A curious fact—and why not tell it here?
 Though you may think it just a little queer—
 I wished when my time came, and I lay dead,
 Within that hollow, Jo should make my bed.
 In some strange way—I scarce can make it clear,
 Nor in my hopefulness should it appear—
 That one of us would live to see his mate,
 The labors of his life there terminate.
 And so, in shelter that a dwarfed pine gave
 With mental sight I saw my cone-strewn grave.
 Yet nothing said to give to Jo distress,
 And—let an ending come to this digress—
 I wish to make this truth appear quite plain,
 'Twas Jo I thought of more than hope of gain.

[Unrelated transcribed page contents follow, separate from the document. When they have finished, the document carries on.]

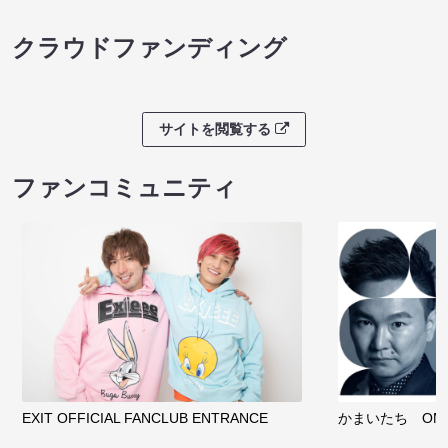
クラウドファンディング
サイトを閲覧する
ファンコミュニティ
EXIT OFFICIAL FANCLUB ENTRANCE
かまいたち OMA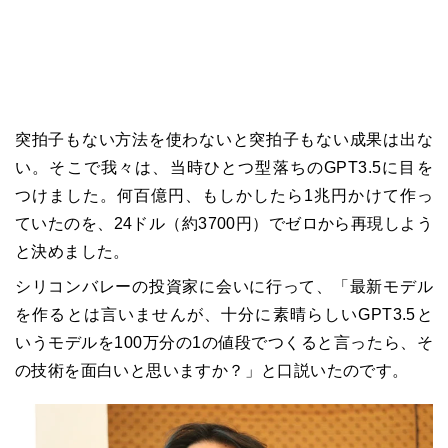
突拍子もない方法を使わないと突拍子もない成果は出な
い。そこで我々は、当時ひとつ型落ちのGPT3.5に目を
つけました。何百億円、もしかしたら1兆円かけて作っ
ていたのを、24ドル（約3700円）でゼロから再現しよう
と決めました。
シリコンバレーの投資家に会いに行って、「最新モデル
を作るとは言いませんが、十分に素晴らしいGPT3.5と
いうモデルを100万分の1の値段でつくると言ったら、そ
の技術を面白いと思いますか？」と口説いたのです。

 Brave lad! There shone within his honest eye
 A daring will to conquer or to die.
 Perhaps 'twas that endeared him to me so,
 His fiery youth—and I so tame and slow.
 Besides my past had all been a mistake,
 While golden promise said to him, Awake!
 We started different, I had lost my chance,
 The future bade him boldly to advance.
 It seemed to me to take but little guess
 To know that Jo would make of life success.